Cada día se hace más evidente que la crisis
exterior va a influir en nuestra economía, al tiempo que se va desmintiendo un
discurso erróneo, el de que nuestro país está en mejores condiciones que otros
muchos para soportar las inclemencias futuras debido a que hemos hecho los
deberes y tenemos unas finanzas públicas saneadas.
No entraré en cuestionar la cuantía del
superávit presupuestario y cómo este se puede trocar en déficit en cuanto la
actividad económica se ralentice y se ponga en práctica la “pedrea” de
beneficios fiscales. Me referiré, sin embargo, al hecho mucho más significativo
de que el saldo del sector público es tan solo uno de los elementos, pero no el
único ni siquiera el principal, que coadyuva al déficit exterior. De nada vale
que el sector público presente unas cuentas saneadas si los otros sectores de
la economía arrojan importantes saldos negativos, y el endeudamiento de
empresas y familias alcanza niveles peligrosos.
En el presente, el déficit por cuenta
corriente ronda el 10% del PIB, el mayor de la OCDE en términos relativos, y el
segundo, después de EEUU, en absolutos. Para darnos cuenta del nivel de
magnitud del que estamos hablando, conviene recordar que en 1993 alcanzaba solo
el 3%, porcentaje que nos parecía elevadísimo y que estuvo en el origen de las
tres devaluaciones que tuvo que sufrir la peseta. Nuestra situación, pues, ante
la crisis financiera, lejos de ser privilegiada respecto a los otros países
europeos, es más bien crítica. En un momento de restricciones de liquidez y de
desconfianza en los mercados, la economía española tiene que salir al exterior
a financiar el 10% de su PIB y refinanciar, además, la deuda viva que venza en
ese momento.
Nuestra moneda no es ya la peseta, sino el
euro, y por lo tanto no cabe la devaluación como medio de recobrar el
equilibrio de nuestra balanza de pagos; pero quizás por eso la situación es más
delicada porque, al no poderse lograr el ajuste en el terreno monetario, se
producirá en el ámbito real, del crecimiento y del empleo. Deberíamos haber
tenido en cuenta este dato cuando nos vanagloriábamos de haber alcanzado a
Italia en renta per cápita. Aparte de no ser cierto, hay que señalar que, de
haberse producido la devaluación que eliminase o al menos paliase el déficit
exterior, la relación entre la renta per cápita de España y de otros países sería
distinta.
Es imprescindible considerar la diferencia
en la evolución en los precios para poder realizar las comparaciones entre
rentas per cápita. Esa ha sido siempre la historia económica de nuestro país.

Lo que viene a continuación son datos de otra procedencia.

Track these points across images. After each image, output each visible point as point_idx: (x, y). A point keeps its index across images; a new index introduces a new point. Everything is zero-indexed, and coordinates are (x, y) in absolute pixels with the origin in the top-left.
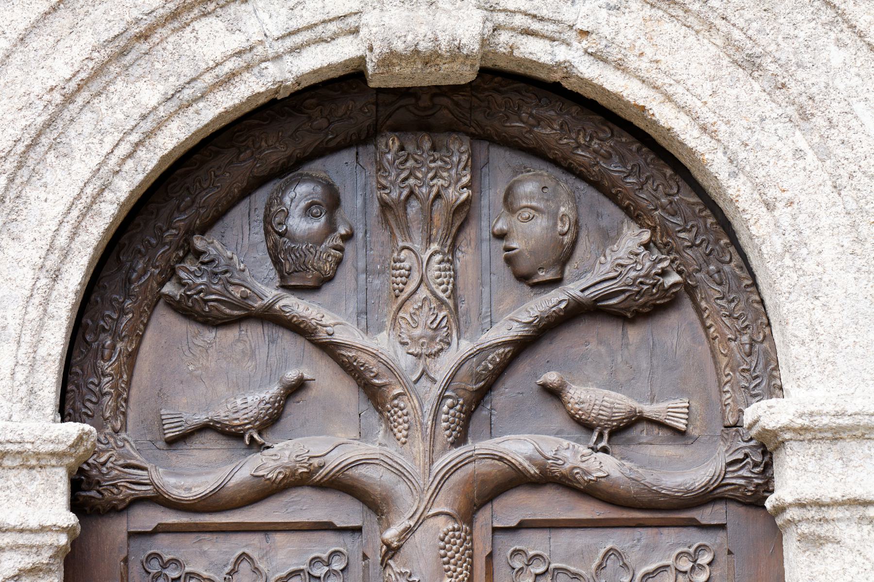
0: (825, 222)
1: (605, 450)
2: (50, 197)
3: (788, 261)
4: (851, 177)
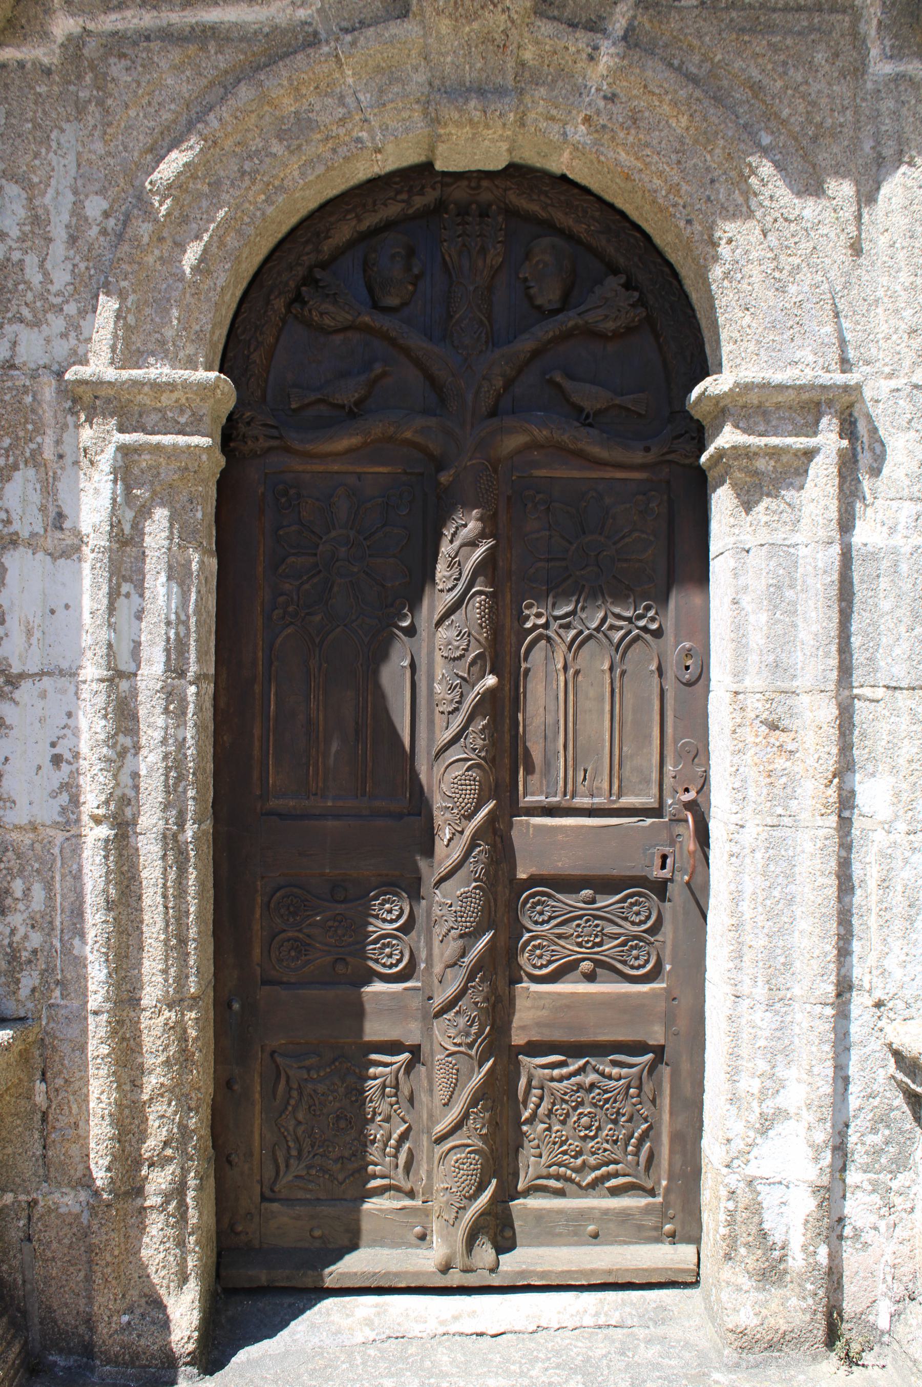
0: (754, 255)
1: (590, 425)
2: (205, 216)
3: (726, 283)
4: (776, 220)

Cada cierto tiempo éramos víctimas de un espejismo. Durante años íbamos
convergiendo en renta per cápita hacia la media del resto de países
desarrollados hasta que la necesidad de depreciar la moneda rasgaba el velo de
malla y devolvía los datos a su verdadera realidad, mostrándonos que la
convergencia había sido bastante más pequeña de lo que creíamos. Ahora no se ve
lo que está detrás del velo, pero eso no quiere decir que no exista.